Mit Schriftsatz vom 30. April 2020 (Eingang bei Gericht per Fax am 4. Mai 2020 und per Post samt Behördenakte am 7. Mai 2020) beantragte der Antragsgegner, den Antrag nach § 80 Abs. 5 VwGO kostenpflichtig abzulehnen.

Vorliegend würde das Vollzugsinteresse des Antragsgegners überwiegen, da der angegriffene Bescheid rechtmäßig sei und den Antragsteller nicht in seinen Rechten verletze. Nach ständiger Rechtsprechung des Bayerischen Verwaltungsgerichtshofs müsse ein Fahrerlaubnisinhaber, der gegen die Entziehung der Fahrerlaubnis wegen Betäubungsmittelkonsums einwende, dass ein Dritter ihm Substanzen verabreicht habe und er dies nicht bemerkt habe, einen detaillierten, in sich schlüssigen und auch im Übrigen glaubhaften Sachverhalt vortragen, der einen solchen Geschehensablauf als ernsthaft möglich erscheinen lasse. Die Darstellung des Sachverhalts durch den Antragsteller im Schreiben vom 20. März 2020 sei nicht detailliert genug, um einen solchen Geschehensablauf als ernsthaft möglich erscheinen zu lassen. In der Schilderung seien weder Angaben zum Zeitpunkt der Einnahme noch zur ungefähr getrunkenen Menge enthalten. Der im Antrag vom 23. April 2020 vorgetragene Sachverhalt verstärke zudem die Zweifel an einem schlüssigen Vortrag. So habe der Antragsteller mit Schreiben vom 20. März 2020 geschildert, dass er Herrn H. in … abgeholt habe, nachdem dieser sein Geld in der Spielhalle verspielt habe. Im Schriftsatz vom 23. April 2020 habe der Antragsteller hingegen vorgetragen, Herrn H. zum Erwerb von Betäubungsmitteln nach … gefahren zu haben. Abgesehen von den fehlenden Übereinstimmungen beider Versionen bleibe fraglich, weshalb der Antragsteller nach einem für ihn unerklärlichen und vermeintlich ungewöhnlichen Pochen in seiner Brust (Schreiben vom 20. März 2020) die Fahrt nicht unterbrochen und ärztliche Hilfe ersucht habe. Ebenso wenig nachvollziehbar sei der Vortrag, dass der Antragsteller noch einige Zeit nach dem Vorfall unter Beschwerden und Halluzinationen gelitten habe, nicht aber unmittelbar nach der angeblich versehentlichen Einnahme. Der geschilderte Sachverhalt gebe zudem keinen Aufschluss darüber, wann und weshalb die Betäubungsmittel vom Mitfahrer überhaupt in einem bitter schmeckenden Getränk gelöst worden seien, zumal eine Auflösung der Drogen durch den Mitfahrer in einem Getränk nicht zu den gebräuchlichen Konsumweisen gehöre. Weshalb sich der Antragsteller bei einer Auswahl von drei Flaschen für eine offenbar bereits geöffnete Flasche entschieden und daraus getrunken habe, werde ebenfalls offen gelassen.

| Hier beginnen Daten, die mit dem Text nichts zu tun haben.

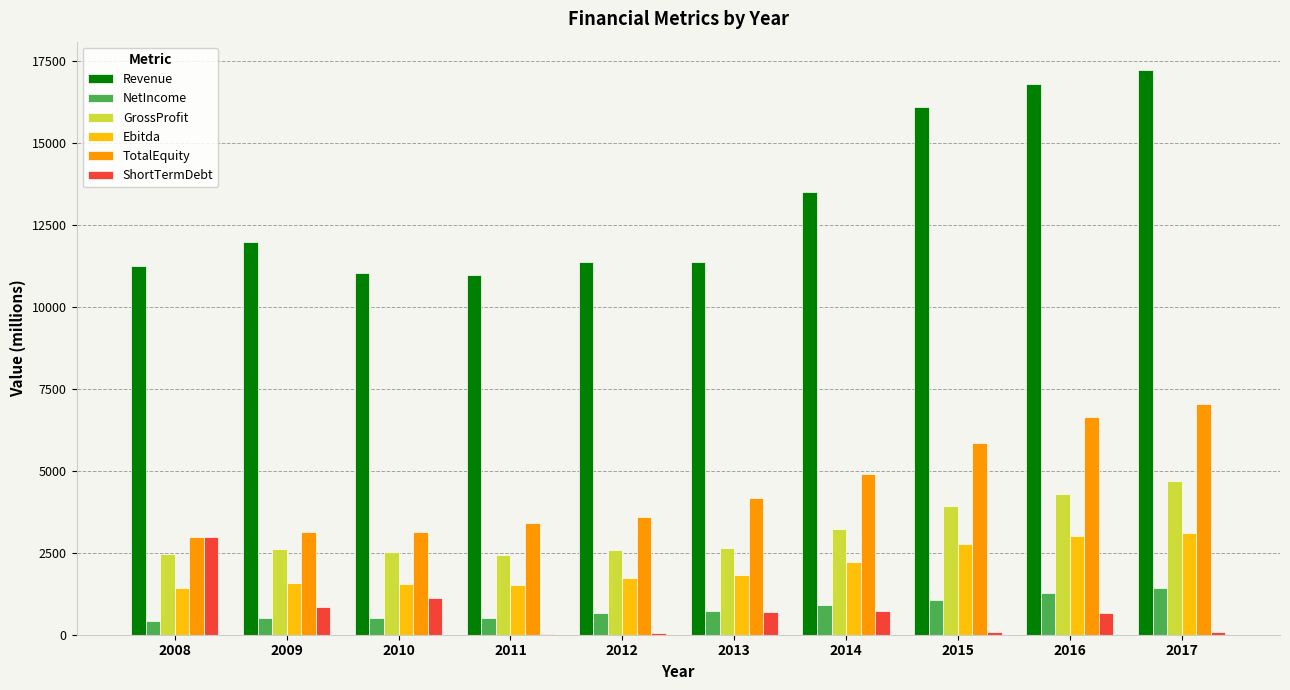

True or false: GrossProfit has a value of 2458.7 at 2008.

True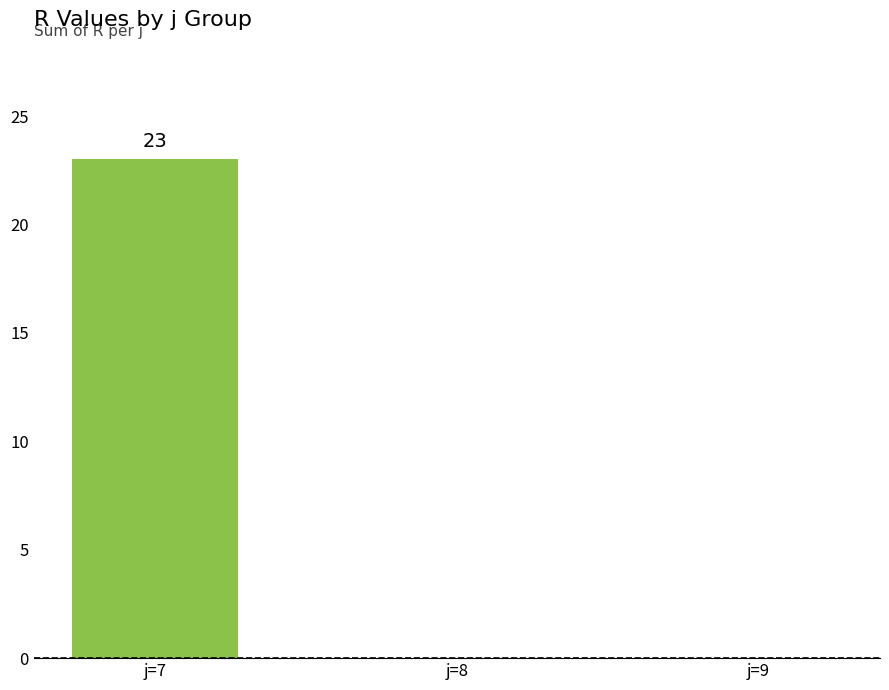

How many data points does each series have?

3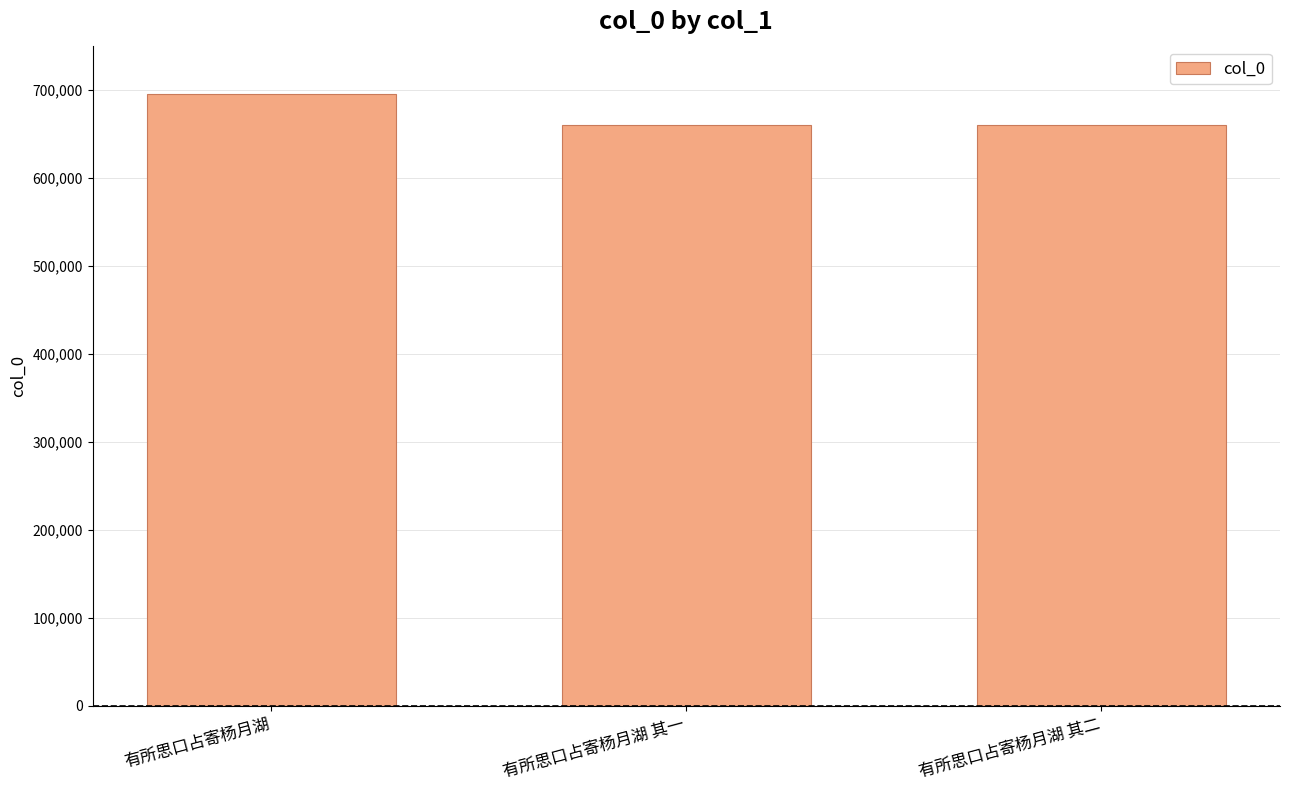

True or false: the data shows 659858 at 有所思口占寄杨月湖 其二.

True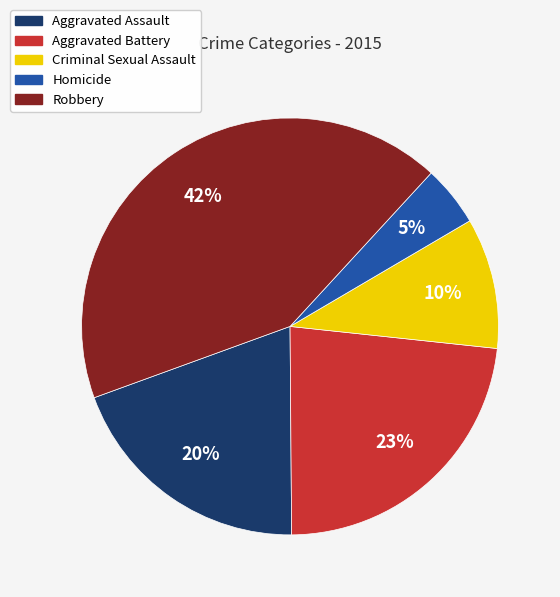

Rank the categories by value from highest to lowest.

Robbery, Aggravated Battery, Aggravated Assault, Criminal Sexual Assault, Homicide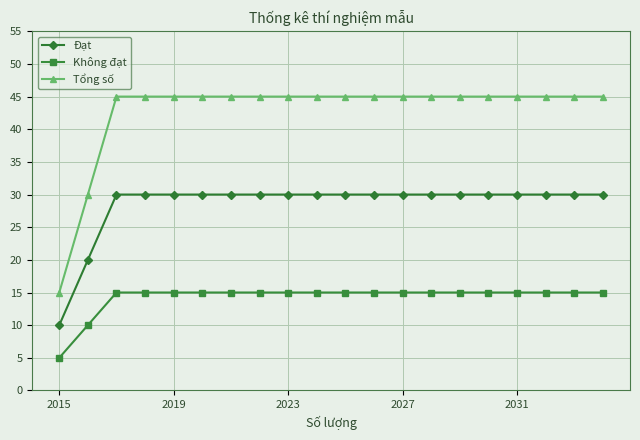

At how many categories does at least one series exceed 13?

20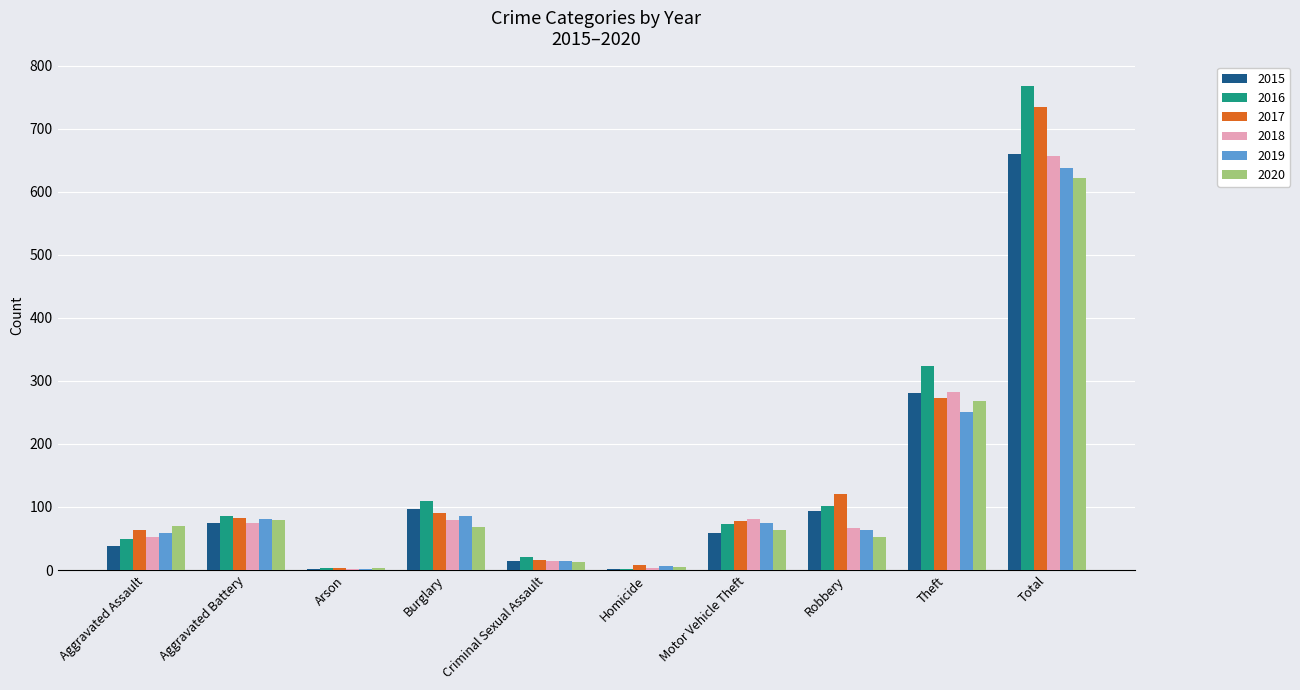

Which series changed the most between Aggravated Battery and Theft?

2016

Wegen der weiteren Einzelheiten des Sach- und Streitstands wird auf den Inhalt der Gerichtsakte und der Behördenakten ergänzend Bezug genommen (§ 117 Abs. 3 Satz 2 VwGO entsprechend).

II.

1. Entsprechend der Wortlautauslegung des Antrags (§ 122 Abs. 1, § 88 VwGO) begehrt der Antragsteller die Wiederherstellung der aufschiebenden Wirkung des Widerspruchs vom 23. April 2020 gegen die Ziffern 1 und 2 des Bescheids vom 21. April 2020, nicht hingegen die Anordnung der aufschiebenden Wirkung des Widerspruchs gegen die Zwangsgeldandrohung in Ziffer 4 des streitgegenständlichen Bescheids.

2. Der Antrag hat in der Sache keinen Erfolg und ist abzulehnen.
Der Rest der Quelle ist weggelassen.